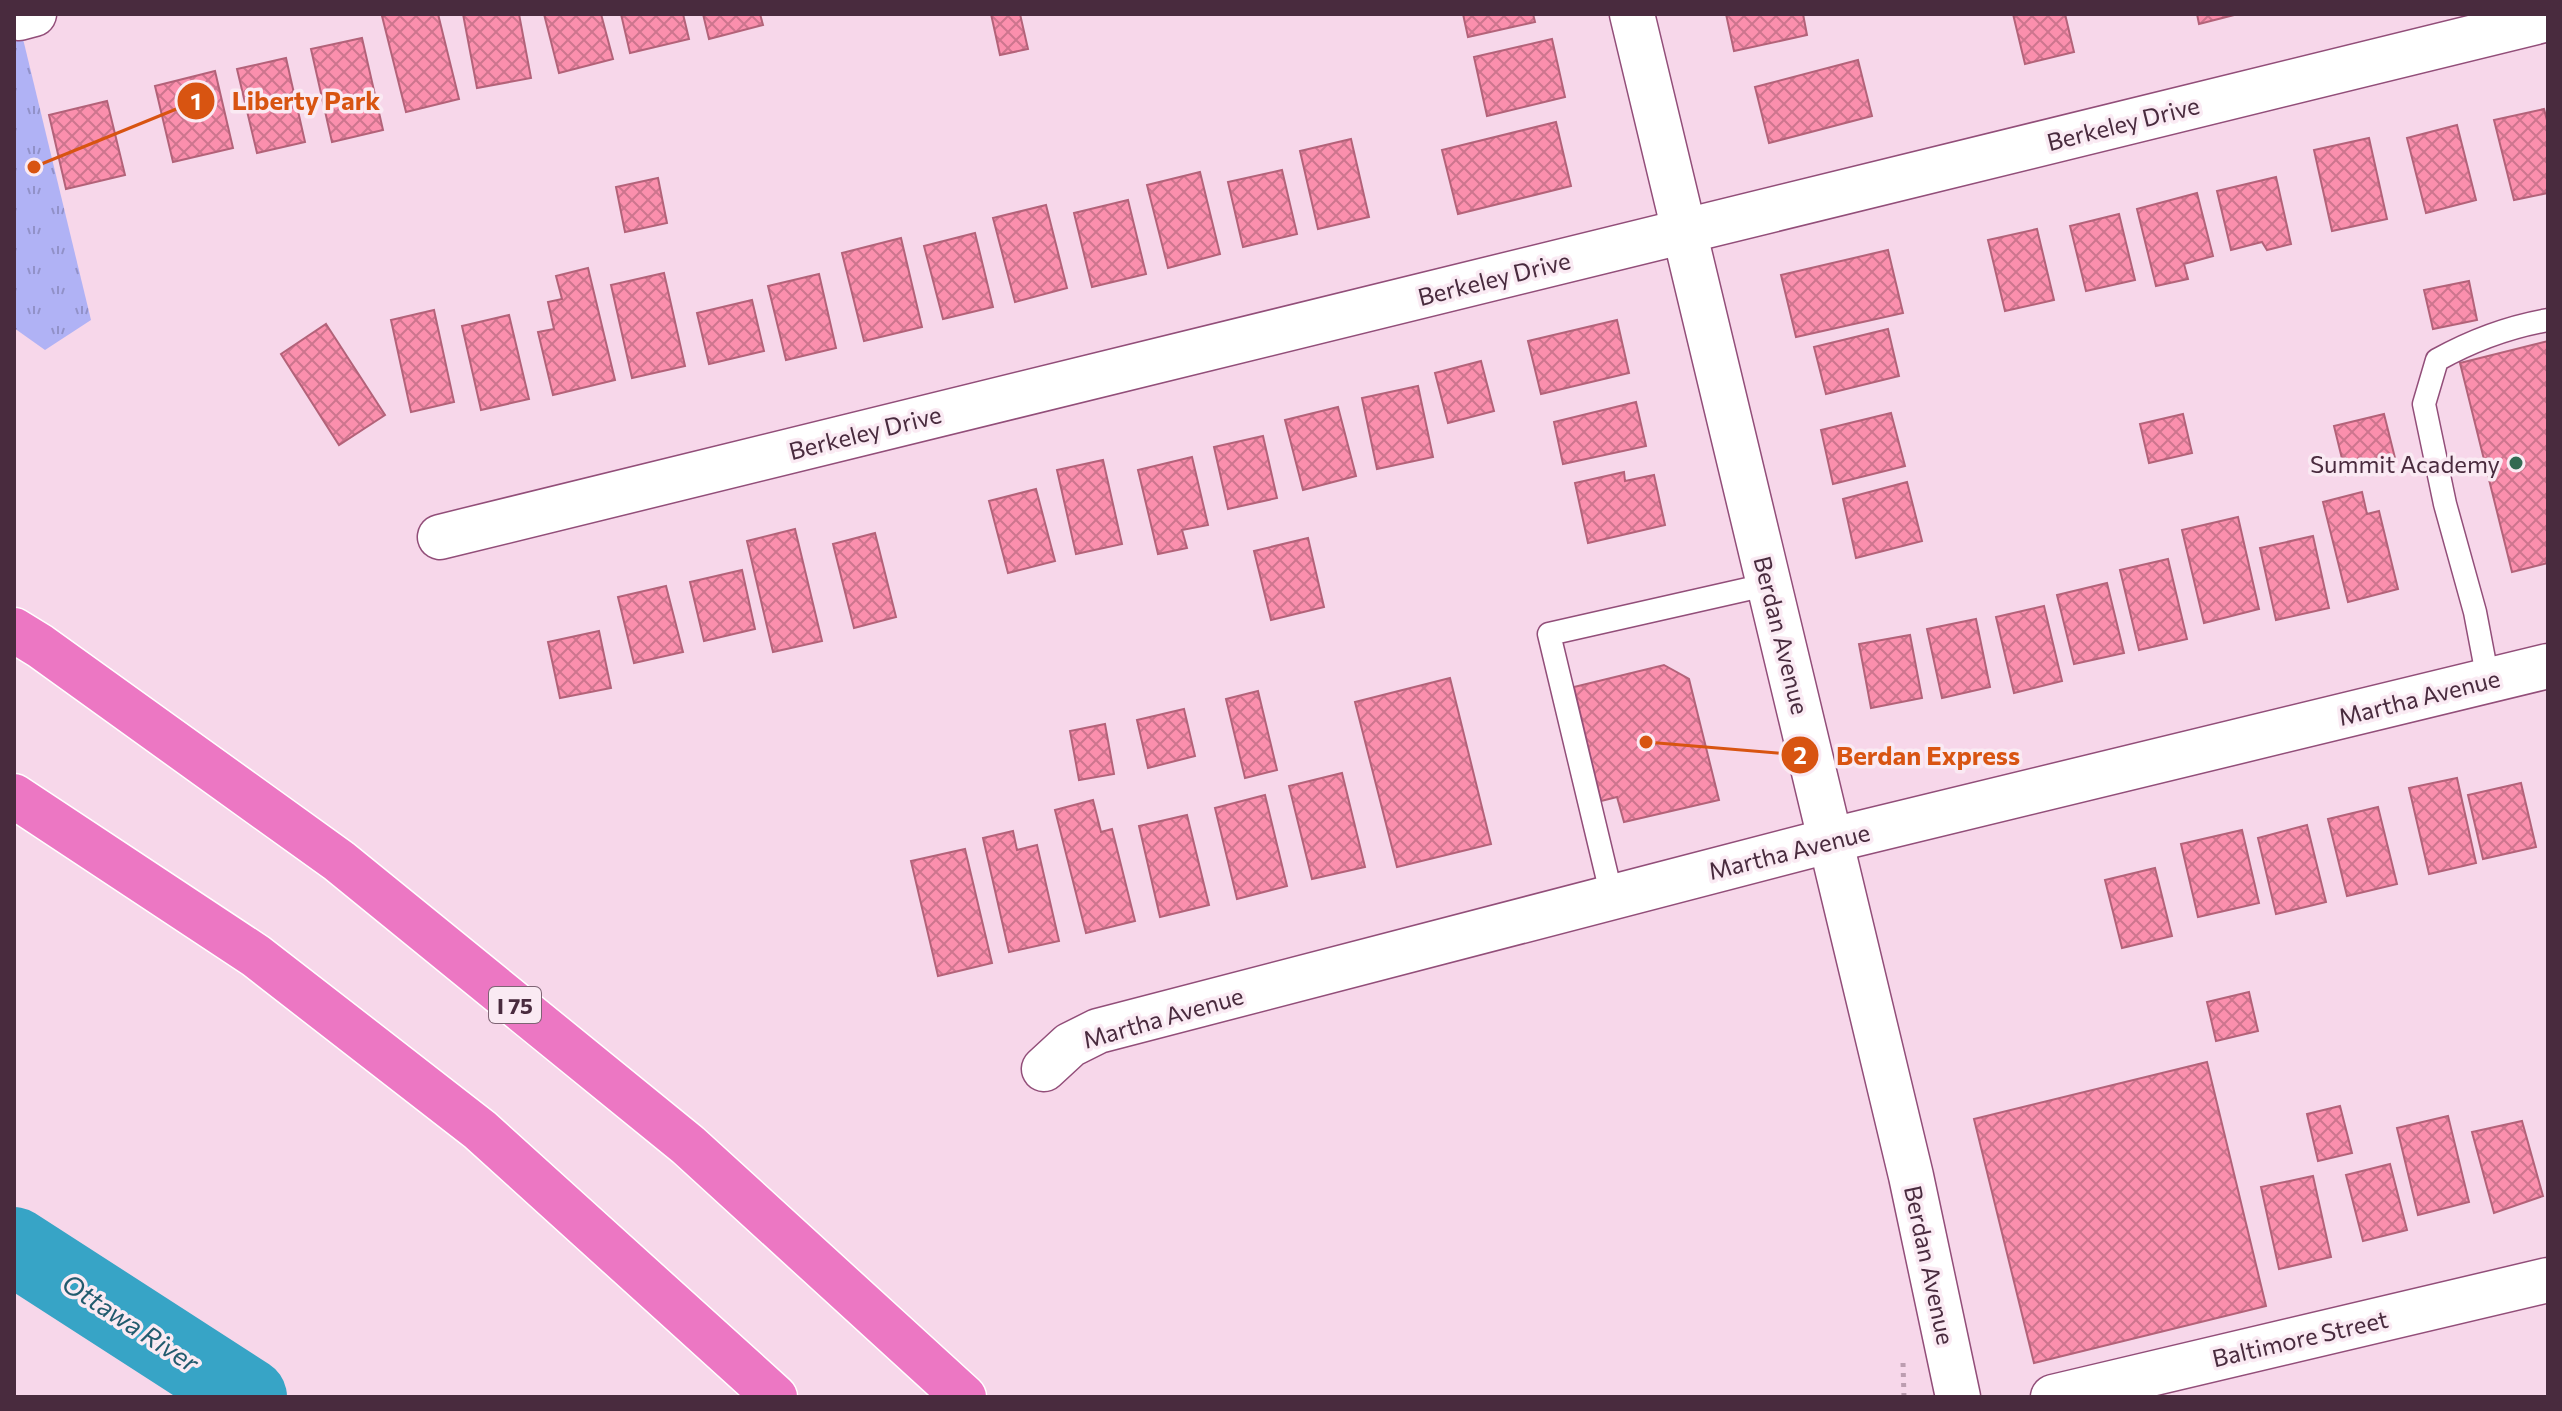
<svg xmlns="http://www.w3.org/2000/svg" width="2562" height="1411" viewBox="0 0 2562 1411" font-family="Commissioner,sans-serif">
<defs>
<pattern id="grass-tufts" width="24" height="20" patternUnits="userSpaceOnUse" patternTransform="scale(2)"><rect width="24" height="20" fill="#b0b2f5"/><path d="M3 7l-1-3M5 7V3M7 7l1-3M15 17l-1-3M17 17v-4M19 17l1-3" fill="none" stroke="#9191c8"/></pattern>
<pattern id="building-cross-hatch" width="8" height="8" patternUnits="userSpaceOnUse" patternTransform="scale(2)"><rect width="8" height="8" fill="#fb8fad"/><path d="M0 0l8 8M0 8l8-8" fill="none" stroke="#cd758e"/></pattern>
</defs>
<rect width="100%" height="100%" fill="#f7d7ea"/>
<path fill="url(#grass-tufts)" d="M 14,14 L 17,14 L 91,320 L 45,350 L 14,328 Z"/>
<g fill="none" stroke-linecap="round" stroke-linejoin="round">
<path stroke="#37a4c6" stroke-width="78" d="M 14,1246 L 248,1397"/>
</g>
<path fill="url(#building-cross-hatch)" stroke="#b36279" stroke-width="2" d="M 390,14 L 438,14 L 459,99 L 406,112 L 382,16 Z
M 463,14 L 519,14 L 531,78 L 477,88 Z
M 544,14 L 601,14 L 613,59 L 559,73 Z
M 621,14 L 683,14 L 689,39 L 630,53 Z
M 703,14 L 760,14 L 763,25 L 709,39 Z
M 991,14 L 1020,14 L 1028,49 L 1000,55 Z
M 1463,14 L 1533,14 L 1535,22 L 1468,37 Z
M 1726,14 L 1803,14 L 1807,35 L 1734,51 Z
M 2013,14 L 2065,14 L 2074,52 L 2025,64 Z
M 2197,14 L 2238,14 L 2199,24 Z
M 362,38 L 383,130 L 332,142 L 311,49 Z
M 1552,39 L 1565,97 L 1487,116 L 1474,57 Z
M 286,58 L 305,142 L 257,153 L 237,69 Z
M 1858,60 L 1872,116 L 1769,143 L 1755,87 Z
M 215,71 L 233,148 L 173,162 L 155,86 Z
M 107,101 L 125,175 L 66,189 L 49,115 Z
M 2544,109 L 2548,124 L 2548,193 L 2514,200 L 2494,120 Z
M 1556,122 L 1571,186 L 1458,214 L 1442,150 Z
M 2457,125 L 2476,200 L 2426,213 L 2407,138 Z
M 2369,138 L 2387,219 L 2332,231 L 2314,150 Z
M 1351,139 L 1369,217 L 1318,229 L 1300,151 Z
M 1282,170 L 1297,234 L 1243,247 L 1228,182 Z
M 1200,172 L 1220,254 L 1168,268 L 1147,185 Z
M 2276,177 L 2291,244 L 2267,250 L 2262,242 L 2231,250 L 2217,191 Z
M 658,178 L 667,223 L 625,232 L 616,187 Z
M 2197,193 L 2213,256 L 2184,264 L 2188,279 L 2156,286 L 2137,209 Z
M 1128,200 L 1146,274 L 1092,287 L 1074,213 Z
M 1046,205 L 1067,288 L 1015,302 L 993,218 Z
M 2119,214 L 2135,280 L 2086,291 L 2070,226 Z
M 2037,229 L 2054,300 L 2005,311 L 1988,240 Z
M 975,233 L 993,307 L 943,319 L 924,246 Z
M 901,238 L 922,327 L 864,341 L 842,253 Z
M 1888,250 L 1903,313 L 1796,337 L 1781,275 Z
M 588,268 L 615,380 L 553,395 L 538,332 L 554,329 L 548,302 L 562,299 L 556,276 Z
M 664,273 L 685,366 L 632,378 L 611,285 Z
M 819,274 L 836,348 L 786,360 L 768,286 Z
M 2469,281 L 2477,320 L 2433,329 L 2424,290 Z
M 752,300 L 764,351 L 709,364 L 697,313 Z
M 434,310 L 454,402 L 411,412 L 391,320 Z
M 509,315 L 529,399 L 481,410 L 462,326 Z
M 1617,320 L 1629,373 L 1541,394 L 1528,341 Z
M 326,324 L 385,415 L 339,445 L 281,354 Z
M 1888,329 L 1899,376 L 1826,394 L 1814,347 Z
M 2548,341 L 2548,563 L 2512,572 L 2460,363 Z
M 1481,361 L 1494,411 L 1448,423 L 1435,373 Z
M 1418,386 L 1433,457 L 1377,469 L 1362,398 Z
M 1636,402 L 1646,446 L 1563,464 L 1554,422 Z
M 1338,407 L 1356,476 L 1303,490 L 1285,420 Z
M 1891,413 L 1905,466 L 1833,484 L 1821,430 Z
M 2183,414 L 2192,453 L 2149,463 L 2140,424 Z
M 2384,414 L 2396,462 L 2346,475 L 2334,426 Z
M 1263,436 L 1277,498 L 1228,509 L 1214,447 Z
M 1192,457 L 1208,525 L 1182,530 L 1187,548 L 1158,554 L 1138,470 Z
M 1103,460 L 1122,544 L 1076,554 L 1057,470 Z
M 1624,472 L 1625,481 L 1654,475 L 1665,525 L 1588,543 L 1575,483 Z
M 1907,482 L 1922,541 L 1856,558 L 1843,499 Z
M 1036,489 L 1055,561 L 1008,573 L 989,501 Z
M 2362,492 L 2367,514 L 2379,511 L 2398,589 L 2348,602 L 2323,502 Z
M 2238,517 L 2259,609 L 2204,623 L 2182,530 Z
M 795,529 L 822,641 L 773,652 L 747,541 Z
M 875,533 L 896,617 L 854,628 L 833,544 Z
M 2313,536 L 2329,608 L 2276,620 L 2260,548 Z
M 1308,538 L 1324,607 L 1271,620 L 1254,551 Z
M 2168,559 L 2187,639 L 2139,650 L 2120,570 Z
M 742,570 L 755,629 L 704,641 L 690,582 Z
M 2107,583 L 2124,653 L 2074,664 L 2057,595 Z
M 666,586 L 683,652 L 634,663 L 618,597 Z
M 2044,606 L 2062,681 L 2014,693 L 1996,617 Z
M 1976,619 L 1990,687 L 1942,698 L 1927,629 Z
M 599,631 L 611,688 L 560,698 L 548,642 Z
M 1910,635 L 1922,698 L 1871,708 L 1859,644 Z
M 1664,665 L 1689,679 L 1719,800 L 1624,822 L 1617,797 L 1601,801 L 1574,687 Z
M 1450,678 L 1491,844 L 1397,867 L 1355,702 Z
M 1258,691 L 1277,770 L 1245,778 L 1226,699 Z
M 1184,709 L 1195,756 L 1148,768 L 1137,720 Z
M 1105,724 L 1114,774 L 1079,780 L 1070,731 Z
M 1342,773 L 1365,867 L 1312,879 L 1289,786 Z
M 2457,778 L 2476,863 L 2429,874 L 2409,788 Z
M 2521,783 L 2536,847 L 2483,859 L 2468,795 Z
M 1265,795 L 1287,886 L 1237,899 L 1215,808 Z
M 1093,800 L 1101,832 L 1112,829 L 1135,921 L 1086,933 L 1055,810 Z
M 2378,807 L 2397,884 L 2347,896 L 2328,819 Z
M 1187,815 L 1209,905 L 1160,917 L 1139,826 Z
M 2307,825 L 2326,902 L 2276,914 L 2258,838 Z
M 2242,830 L 2259,903 L 2198,917 L 2181,844 Z
M 1013,831 L 1017,850 L 1037,845 L 1059,941 L 1009,952 L 983,838 Z
M 965,849 L 992,963 L 938,976 L 911,861 Z
M 2155,868 L 2172,936 L 2122,948 L 2105,880 Z
M 2249,992 L 2258,1031 L 2216,1041 L 2207,1002 Z
M 2207,1062 L 2266,1306 L 2034,1363 L 1974,1119 Z
M 2340,1106 L 2352,1153 L 2318,1161 L 2307,1114 Z
M 2448,1116 L 2469,1202 L 2418,1215 L 2397,1128 Z
M 2522,1121 L 2543,1196 L 2494,1213 L 2472,1132 Z
M 2390,1164 L 2407,1230 L 2363,1241 L 2346,1175 Z
M 2313,1176 L 2331,1257 L 2279,1269 L 2261,1187 Z"/>
<g fill="none" stroke-linecap="round" stroke-linejoin="round">
<defs>
<path id="lane" d="M 2488,680 L 2475,612 L 2445,504 L 2424,404 L 2437,360 C 2473,340 2508,327 2548,320
M 1612,897 L 1549,634 L 1770,584"/>
<path id="street" d="M 19,18 L 34,14
M 440,537 L 2548,19
M 1044,1069 L 1070,1045 L 1098,1031 L 1832,840 L 2548,666
M 2053,1397 L 2548,1280"/>
<path id="secondary" d="M 1632,14 L 1911,1176 L 1958,1397"/>
<path id="highway" d="M 14,630 L 40,646 L 339,861 L 688,1145 L 964,1397
M 14,796 L 256,956 L 480,1130 L 775,1397"/>
</defs>
<use href="#lane" stroke="#924e79" stroke-width="25"/>
<use href="#street" stroke="#924e79" stroke-width="47"/>
<use href="#secondary" stroke="#924e79" stroke-width="47"/>
<use href="#highway" stroke="#fff" stroke-width="47"/>
<path stroke="#bc9db0" stroke-width="5" stroke-dasharray="4 6" stroke-linecap="butt" d="M 1903,1363 L 1904,1397"/>
<use href="#lane" stroke="#fff" stroke-width="22"/>
<use href="#street" stroke="#fff" stroke-width="44"/>
<use href="#secondary" stroke="#fff" stroke-width="44"/>
<use href="#highway" stroke="#ec77c3" stroke-width="44"/>
</g>
<circle fill="#326a51" stroke="#faeaf3" stroke-width="3" cx="2516" cy="463" r="8"/>
<g text-anchor="middle" dominant-baseline="central" stroke-width="7" stroke-linejoin="round" paint-order="stroke">
<rect fill="#faeaf3" stroke="#7e6474" stroke-width="2" x="489" y="987" width="52" height="36" rx="6"/>
<g font-size="22" font-weight="bold" fill="#492b3e">
<text x="515" y="1005">I 75</text>
</g>
<g font-size="24" fill="#492b3e" stroke="#faeaf3">
<text transform="translate(2123 123) rotate(-14)">Berkeley Drive</text>
<text transform="translate(1494 278) rotate(-14)">Berkeley Drive</text>
<text transform="translate(865 432) rotate(-14)">Berkeley Drive</text>
<text transform="translate(1782 635) rotate(76)">Berdan Avenue</text>
<text transform="translate(2419 697) rotate(-14)">Martha Avenue</text>
<text transform="translate(1789 851) rotate(-14)">Martha Avenue</text>
<text transform="translate(1163 1017) rotate(-16)">Martha Avenue</text>
<text transform="translate(1930 1265) rotate(78)">Berdan Avenue</text>
<text transform="translate(2300 1338) rotate(-13)">Baltimore Street</text>
</g>
<g font-size="24" fill="#492b3e" stroke="#faeaf3" text-anchor="end">
<text x="2500" y="463">Summit Academy</text>
</g>
<g font-size="26" font-style="italic" fill="#225b6e" stroke="#faeaf3">
<text transform="translate(131 1322) rotate(33)">Ottawa River</text>
</g>
</g>
<path fill="none" stroke="#d85411" stroke-width="3" d="M34 167L196 101M1646 742L1800 755"/>
<g fill="#d85411" stroke="#faeaf3" stroke-width="3">
<circle cx="34" cy="167" r="8"/>
<circle cx="1646" cy="742" r="8"/>
<circle cx="196" cy="101" r="20"/>
<circle cx="1800" cy="755" r="20"/>
</g>
<g font-size="24" text-anchor="middle" font-weight="bold" fill="#fff">
<text x="196" y="110">1</text>
<text x="1800" y="764">2</text>
</g>
<g font-size="26" text-anchor="middle" font-weight="bold" fill="#d85411" stroke="#faeaf3" stroke-width="7" stroke-linejoin="round" paint-order="stroke">
<text x="306" y="110">Liberty Park</text>
<text x="1928" y="765">Berdan Express</text>
</g>
<rect width="2562" height="1411" fill="none" stroke="#492b3e" stroke-width="32"/>
</svg>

# [Task]
Every line of the records containing the word "linejoin" must appear in the answer.

# [Task answer]
<g fill="none" stroke-linecap="round" stroke-linejoin="round">
<g fill="none" stroke-linecap="round" stroke-linejoin="round">
<g text-anchor="middle" dominant-baseline="central" stroke-width="7" stroke-linejoin="round" paint-order="stroke">
<g font-size="26" text-anchor="middle" font-weight="bold" fill="#d85411" stroke="#faeaf3" stroke-width="7" stroke-linejoin="round" paint-order="stroke">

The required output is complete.